Top of Provided information

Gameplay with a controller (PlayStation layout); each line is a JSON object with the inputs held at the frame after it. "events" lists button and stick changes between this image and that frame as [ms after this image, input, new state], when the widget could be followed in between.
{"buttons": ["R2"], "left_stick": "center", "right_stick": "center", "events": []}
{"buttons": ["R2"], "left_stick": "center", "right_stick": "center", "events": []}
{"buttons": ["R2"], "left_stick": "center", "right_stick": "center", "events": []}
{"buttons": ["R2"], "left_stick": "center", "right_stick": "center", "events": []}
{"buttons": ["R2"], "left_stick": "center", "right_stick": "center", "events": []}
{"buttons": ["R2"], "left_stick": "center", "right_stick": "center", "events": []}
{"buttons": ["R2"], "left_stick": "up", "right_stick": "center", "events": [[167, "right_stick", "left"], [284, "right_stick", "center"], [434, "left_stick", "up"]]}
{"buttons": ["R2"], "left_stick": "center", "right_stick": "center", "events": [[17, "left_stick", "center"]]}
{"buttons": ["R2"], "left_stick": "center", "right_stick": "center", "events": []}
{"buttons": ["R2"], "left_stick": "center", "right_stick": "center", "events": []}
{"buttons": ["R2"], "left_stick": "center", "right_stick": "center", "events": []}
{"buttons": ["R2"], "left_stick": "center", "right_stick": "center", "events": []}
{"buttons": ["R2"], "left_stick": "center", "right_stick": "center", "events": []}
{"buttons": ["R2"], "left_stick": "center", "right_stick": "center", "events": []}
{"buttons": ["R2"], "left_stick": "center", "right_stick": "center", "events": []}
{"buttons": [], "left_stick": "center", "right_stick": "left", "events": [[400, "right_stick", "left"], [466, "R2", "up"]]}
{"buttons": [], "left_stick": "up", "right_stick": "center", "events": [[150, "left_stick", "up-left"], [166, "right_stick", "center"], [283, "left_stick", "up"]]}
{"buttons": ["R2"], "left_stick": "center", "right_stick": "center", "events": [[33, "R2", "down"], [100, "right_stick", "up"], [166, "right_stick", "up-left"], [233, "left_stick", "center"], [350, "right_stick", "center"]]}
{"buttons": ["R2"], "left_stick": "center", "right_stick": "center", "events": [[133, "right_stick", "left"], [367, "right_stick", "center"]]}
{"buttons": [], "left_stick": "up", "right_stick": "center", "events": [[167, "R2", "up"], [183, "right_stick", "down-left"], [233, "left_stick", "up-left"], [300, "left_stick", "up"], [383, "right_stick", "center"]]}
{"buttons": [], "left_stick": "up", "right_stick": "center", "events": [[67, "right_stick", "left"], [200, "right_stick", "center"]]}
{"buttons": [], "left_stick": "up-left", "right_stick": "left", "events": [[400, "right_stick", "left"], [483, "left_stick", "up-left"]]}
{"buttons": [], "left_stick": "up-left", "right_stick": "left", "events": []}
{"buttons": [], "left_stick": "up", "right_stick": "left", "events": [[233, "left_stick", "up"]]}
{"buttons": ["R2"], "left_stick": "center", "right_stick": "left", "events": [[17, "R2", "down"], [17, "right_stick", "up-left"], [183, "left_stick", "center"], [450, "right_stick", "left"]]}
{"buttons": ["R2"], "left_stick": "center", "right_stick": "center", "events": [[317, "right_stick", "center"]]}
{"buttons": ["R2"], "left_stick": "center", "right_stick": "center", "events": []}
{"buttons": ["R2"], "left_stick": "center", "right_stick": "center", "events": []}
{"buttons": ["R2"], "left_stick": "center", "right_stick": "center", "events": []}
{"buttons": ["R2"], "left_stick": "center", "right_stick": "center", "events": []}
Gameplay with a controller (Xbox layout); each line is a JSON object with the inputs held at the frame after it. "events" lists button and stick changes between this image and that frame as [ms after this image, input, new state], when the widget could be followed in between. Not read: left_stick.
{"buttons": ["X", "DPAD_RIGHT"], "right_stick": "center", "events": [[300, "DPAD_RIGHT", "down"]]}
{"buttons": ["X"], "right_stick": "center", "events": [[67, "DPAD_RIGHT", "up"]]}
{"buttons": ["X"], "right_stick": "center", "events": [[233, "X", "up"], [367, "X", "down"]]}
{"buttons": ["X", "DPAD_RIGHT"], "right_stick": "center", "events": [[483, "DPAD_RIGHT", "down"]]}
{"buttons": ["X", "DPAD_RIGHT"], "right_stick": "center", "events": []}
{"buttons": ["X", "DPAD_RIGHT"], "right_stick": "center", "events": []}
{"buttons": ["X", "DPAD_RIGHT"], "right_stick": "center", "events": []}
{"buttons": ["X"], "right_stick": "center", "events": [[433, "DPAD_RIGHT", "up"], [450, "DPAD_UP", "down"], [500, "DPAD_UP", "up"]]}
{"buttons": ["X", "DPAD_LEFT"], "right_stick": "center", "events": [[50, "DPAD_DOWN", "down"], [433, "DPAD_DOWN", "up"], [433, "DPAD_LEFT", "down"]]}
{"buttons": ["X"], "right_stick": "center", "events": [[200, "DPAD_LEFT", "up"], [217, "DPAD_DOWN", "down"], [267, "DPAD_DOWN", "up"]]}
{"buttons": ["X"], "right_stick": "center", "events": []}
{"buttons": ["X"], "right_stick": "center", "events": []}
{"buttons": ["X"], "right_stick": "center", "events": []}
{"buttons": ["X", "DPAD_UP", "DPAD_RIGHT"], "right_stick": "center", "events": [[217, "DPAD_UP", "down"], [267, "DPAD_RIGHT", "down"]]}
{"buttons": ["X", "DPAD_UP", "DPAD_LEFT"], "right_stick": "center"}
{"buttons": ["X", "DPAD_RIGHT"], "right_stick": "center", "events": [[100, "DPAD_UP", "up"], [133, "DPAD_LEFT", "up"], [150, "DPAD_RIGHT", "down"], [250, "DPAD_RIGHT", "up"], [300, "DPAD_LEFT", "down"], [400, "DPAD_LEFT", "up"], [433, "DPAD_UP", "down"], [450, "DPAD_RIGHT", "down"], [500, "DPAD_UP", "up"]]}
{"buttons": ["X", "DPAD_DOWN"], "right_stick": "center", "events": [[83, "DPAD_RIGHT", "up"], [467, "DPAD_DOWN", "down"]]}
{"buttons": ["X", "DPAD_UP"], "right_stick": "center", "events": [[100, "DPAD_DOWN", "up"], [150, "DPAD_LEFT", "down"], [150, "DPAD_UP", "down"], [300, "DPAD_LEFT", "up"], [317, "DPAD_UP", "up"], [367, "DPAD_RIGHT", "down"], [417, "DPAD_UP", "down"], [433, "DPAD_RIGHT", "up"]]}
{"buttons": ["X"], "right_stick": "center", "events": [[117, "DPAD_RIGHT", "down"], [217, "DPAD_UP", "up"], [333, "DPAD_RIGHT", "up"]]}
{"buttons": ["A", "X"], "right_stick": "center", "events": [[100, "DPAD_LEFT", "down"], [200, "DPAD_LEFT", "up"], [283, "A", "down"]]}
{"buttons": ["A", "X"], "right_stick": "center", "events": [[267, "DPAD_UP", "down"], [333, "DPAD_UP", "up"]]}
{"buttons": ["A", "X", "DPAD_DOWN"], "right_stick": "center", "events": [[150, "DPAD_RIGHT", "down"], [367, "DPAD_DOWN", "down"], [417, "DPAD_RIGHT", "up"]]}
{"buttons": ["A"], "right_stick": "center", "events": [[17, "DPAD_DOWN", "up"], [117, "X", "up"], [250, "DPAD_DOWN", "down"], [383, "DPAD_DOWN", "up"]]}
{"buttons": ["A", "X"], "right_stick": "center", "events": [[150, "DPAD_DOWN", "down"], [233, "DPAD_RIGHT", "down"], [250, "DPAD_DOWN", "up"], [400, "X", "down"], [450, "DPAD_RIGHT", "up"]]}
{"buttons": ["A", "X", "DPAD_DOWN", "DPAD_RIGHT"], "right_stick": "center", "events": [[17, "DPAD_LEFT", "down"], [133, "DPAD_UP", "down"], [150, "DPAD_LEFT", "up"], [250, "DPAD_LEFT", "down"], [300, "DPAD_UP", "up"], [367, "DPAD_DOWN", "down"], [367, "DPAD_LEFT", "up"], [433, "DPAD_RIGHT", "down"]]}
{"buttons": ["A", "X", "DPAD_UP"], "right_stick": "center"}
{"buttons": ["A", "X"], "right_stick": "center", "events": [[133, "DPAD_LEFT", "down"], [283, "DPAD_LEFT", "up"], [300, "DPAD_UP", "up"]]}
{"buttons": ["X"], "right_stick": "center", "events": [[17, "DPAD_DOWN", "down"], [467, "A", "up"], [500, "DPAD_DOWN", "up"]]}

Bottom of Provided information

**Problem details**. Find how many lines in the entries above use the word "that". Write the number alone.

**Reply to the task**. 2